The problem is that the rdf_assert/4 predicate has side effects due to re-hashing which can cause a temporary change of ordering as well as temporary duplicates. You can see that here if you run the query multiple times in a row. The data in the graph being queried is never changed, but spurious duplicates happen the second time the test is run:
?- findall([Place, Rock], test(Place, Rock), Test).
Test = [
[france,rock],[france,rock1],[france,rock2],
[japan,rock],[japan,rock1],[japan,rock2],
[hawaii,rock],[hawaii,rock1],[hawaii,rock2]].
?- findall([Place, Rock], test(Place, Rock), Test).
Test = [
[france,rock],[france,rock1],[france,rock2],
[japan,rock],[japan,rock1],[japan,rock2],
[hawaii,rock],[hawaii,rock1],[hawaii,rock2],
[hawaii,rock],[hawaii,rock1],[hawaii,rock2],
[hawaii,rock1],[hawaii,rock],[hawaii,rock2]].
This is by design as described here. My problem is that the spurious duplicates cause a big performance problem because my application has a ton of data and these can cause a lot of unnecessary work. So, I’m looking for alternatives.

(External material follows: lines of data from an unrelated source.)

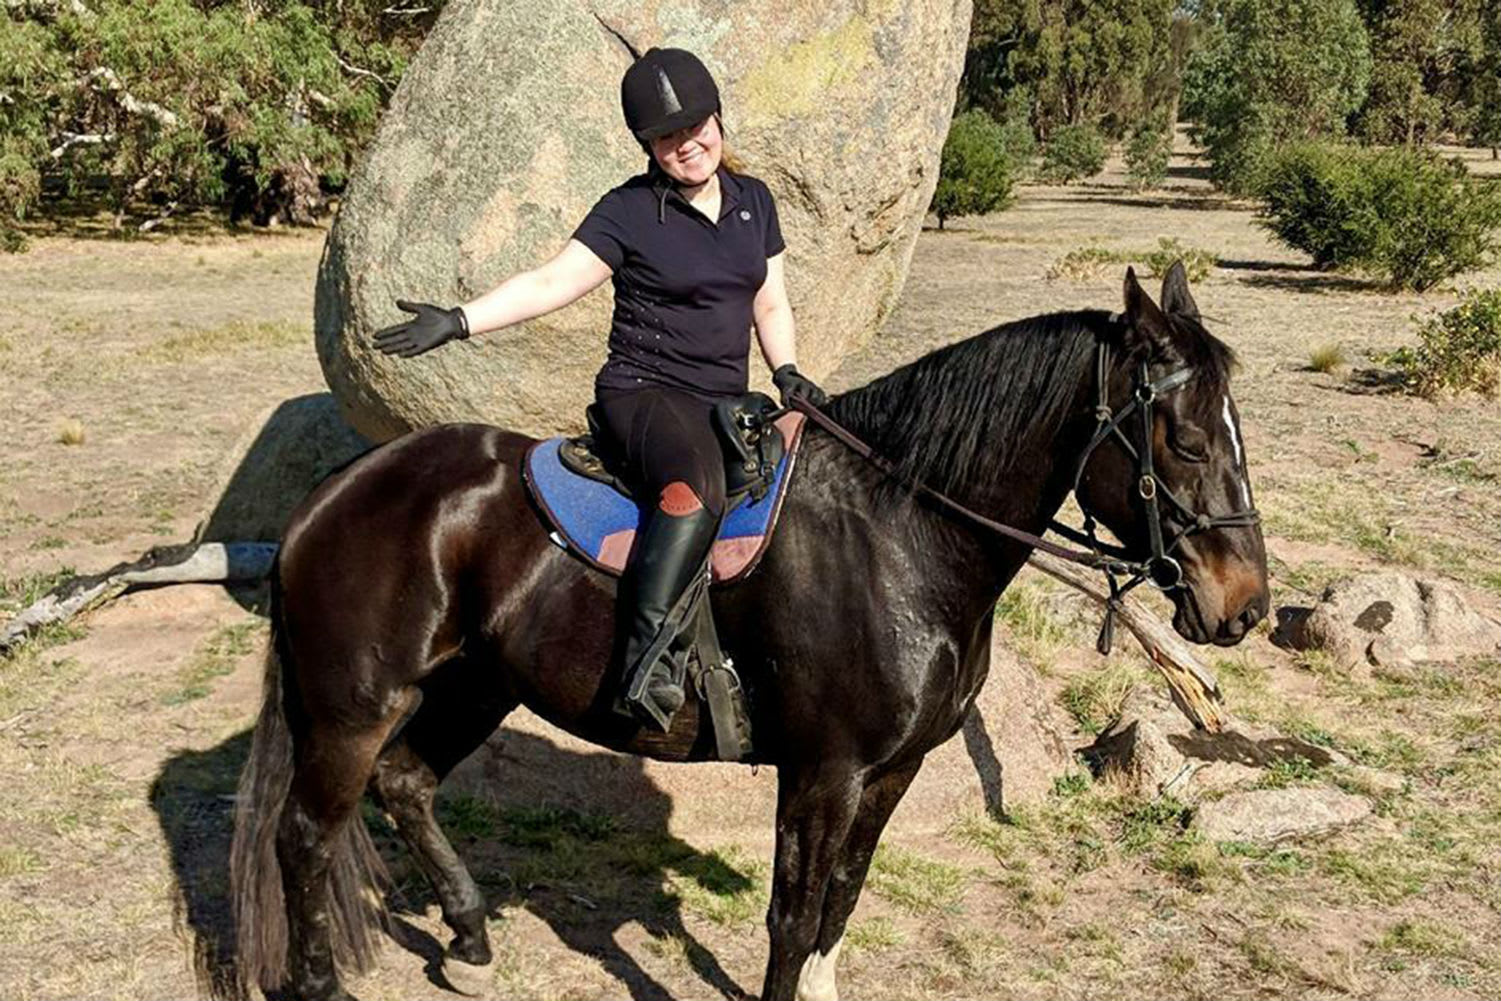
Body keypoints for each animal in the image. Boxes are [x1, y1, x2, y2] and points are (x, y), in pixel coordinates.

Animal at [229, 264, 1269, 1001]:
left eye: (1236, 428)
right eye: (1182, 439)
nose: (1245, 605)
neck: (897, 535)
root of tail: (338, 490)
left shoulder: (892, 771)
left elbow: (841, 899)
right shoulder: (821, 771)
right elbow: (790, 916)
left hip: (473, 684)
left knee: (406, 786)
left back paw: (472, 940)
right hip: (354, 707)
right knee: (307, 836)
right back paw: (322, 982)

Looking at my application, I’ve realized that I can probably rewrite to avoid using the RDF database and just use plain assert/1 (along with setup_call_cleanup/3) . Will the Prolog semantics for assert/1 and retract/1 have similar re-hashing side effects as RDF? Or are they written such that data that is not being queried can be updated/added without affecting the results of the query (including duplicates or ordering)?